Part of Advances in Neural Information Processing Systems 32 (NeurIPS 2019)
Aaron Voelker, Ivana Kajić, Chris Eliasmith
We propose a novel memory cell for recurrent neural networks that dynamically maintains information across long windows of time using relatively few resources. The Legendre Memory Unit~(LMU) is mathematically derived to orthogonalize its continuous-time history -- doing so by solving $d$ coupled ordinary differential equations~(ODEs), whose phase space linearly maps onto sliding windows of time via the Legendre polynomials up to degree $d - 1$. Backpropagation across LMUs outperforms equivalently-sized LSTMs on a chaotic time-series prediction task, improves memory capacity by two orders of magnitude, and significantly reduces training and inference times.

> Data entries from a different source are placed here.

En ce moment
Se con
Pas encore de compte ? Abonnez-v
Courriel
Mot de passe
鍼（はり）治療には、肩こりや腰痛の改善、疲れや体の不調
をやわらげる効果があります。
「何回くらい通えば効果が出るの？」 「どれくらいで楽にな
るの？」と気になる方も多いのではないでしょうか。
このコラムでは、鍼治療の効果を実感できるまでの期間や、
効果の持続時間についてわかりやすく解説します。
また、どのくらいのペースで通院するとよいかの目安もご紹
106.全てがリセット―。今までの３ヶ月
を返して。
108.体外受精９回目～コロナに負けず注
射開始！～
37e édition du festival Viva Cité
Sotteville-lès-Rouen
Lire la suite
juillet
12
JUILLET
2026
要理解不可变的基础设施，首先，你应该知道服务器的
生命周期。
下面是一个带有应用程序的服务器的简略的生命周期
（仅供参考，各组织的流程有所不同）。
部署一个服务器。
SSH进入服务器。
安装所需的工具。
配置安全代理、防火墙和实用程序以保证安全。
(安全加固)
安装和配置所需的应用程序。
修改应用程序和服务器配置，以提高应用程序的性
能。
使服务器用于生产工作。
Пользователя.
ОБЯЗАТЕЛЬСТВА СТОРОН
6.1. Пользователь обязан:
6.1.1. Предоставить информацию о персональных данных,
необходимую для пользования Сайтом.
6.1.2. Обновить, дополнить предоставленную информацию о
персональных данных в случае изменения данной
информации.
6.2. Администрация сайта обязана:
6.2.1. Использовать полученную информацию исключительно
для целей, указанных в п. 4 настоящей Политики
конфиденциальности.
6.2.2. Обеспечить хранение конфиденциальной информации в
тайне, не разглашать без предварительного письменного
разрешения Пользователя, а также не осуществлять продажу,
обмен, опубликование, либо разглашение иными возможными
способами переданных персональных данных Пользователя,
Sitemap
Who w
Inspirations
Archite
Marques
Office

LMUs can efficiently handle temporal dependencies spanning $100\text{,}000$ time-steps, converge rapidly, and use few internal state-variables to learn complex functions spanning long windows of time -- exceeding state-of-the-art performance among RNNs on permuted sequential MNIST. These results are due to the network's disposition to learn scale-invariant features independently of step size. Backpropagation through the ODE solver allows each layer to adapt its internal time-step, enabling the network to learn task-relevant time-scales. We demonstrate that LMU memory cells can be implemented using $m$ recurrently-connected Poisson spiking neurons, $\mathcal{O}( m )$ time and memory, with error scaling as $\mathcal{O}( d / \sqrt{m} )$. We discuss implementations of LMUs on analog and digital neuromorphic hardware.